Remarkable progress has been made the past 50 years. The United States has cut smoking from 42.4 percent in 1965 to 18 percent today. Reductions in smoking have saved millions of lives and are responsible for 30 percent of the increase in the life expectancy of Americans since 1964, according to a study published this month by the Journal of the American Medical Association.

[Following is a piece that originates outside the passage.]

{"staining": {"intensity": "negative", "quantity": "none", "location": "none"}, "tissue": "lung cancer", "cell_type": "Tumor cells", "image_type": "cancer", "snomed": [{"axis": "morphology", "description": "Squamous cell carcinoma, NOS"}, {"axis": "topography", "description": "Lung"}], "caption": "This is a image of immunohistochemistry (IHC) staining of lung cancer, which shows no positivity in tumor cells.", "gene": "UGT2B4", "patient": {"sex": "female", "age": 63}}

Here in Johnson County our smoking rate is 26 percent, a number I am challenged to help reduce. At company health fairs and other public events, I simply ask smokers if they want to quit. Most say yes, and I supply them with information on the Indiana Tobacco Quitline (www.quitnowindiana.com), a free, evidence-based counseling service that has helped 88,000 Hoosiers since 2006. A simple phone call to 800-784-8669 will start the process for phone-, Web- or text-based services.
George Harrison publicly blamed smoking for his throat and lung cancers and brain tumor that eventually claimed his life. He spoke the truth, and when making decisions of deathly consequences, that is all any of us want.